# I can't grow Java Moss.



## whiskey (Oct 9, 2004)

This sounds stupid, but I can't grow java moss, this is supposed to be a EASY plant. I have put it in my high light (nearly 4w/g, W/ pressururized co2 30PPM) I put it in a low light (30 tall show tank 65W PC 12 PPM co2) I put it in the 3W/G 50G tank with 25PPM co2, and the "walstad" tank w/ no ferts or co2. It just seems to wither away and die. You can see a pic of two of my tanks here, 
http://www.aquaticplantcentral.com/forumapc/showthread.php?t=4674

http://www.aquaticplantcentral.com/forumapc/showthread.php?t=4662

Perams, commen to all tanks, kh 120PPM, PH 7.0-7.8 (depending on the tank's co2 level) amm = 0, nitrite = 0, phospate = 1, nitrate = 10, all ferts dosed macro/trace amount depends on plant groth/light/what makes no algae. Water is med-hard.
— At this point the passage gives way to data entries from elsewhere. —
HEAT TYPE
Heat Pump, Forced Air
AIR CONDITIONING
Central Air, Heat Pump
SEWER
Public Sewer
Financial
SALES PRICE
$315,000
Is there somehting I don't know?? I have tried moss from diffrent suppliers, does anyone have any hints?

Thanks,
Whiskey


----------



## JanS (Apr 14, 2004)

Did it look healthy when you got it from the different suppliers?
I know when I first ordered some it came in in poor shape and never recovered. I later got some nice green healthy stuff from a friend and it's been keeping me well stocked since then, to say the least.


----------



## dwhite645 (Jan 9, 2005)

I had the same experience as JanS. I bought some from the LFS and it looked poor and never came around in my very healthy tank. I got some later on from an employees there and it was very healthy. I had massive clumps of it that needed constant trimming for over two years. I later gave it away though, since it was tangling itself in my impellers in the filter. You may be able to find some healthy java moss here if you ask for it in the for sale/trade section.


----------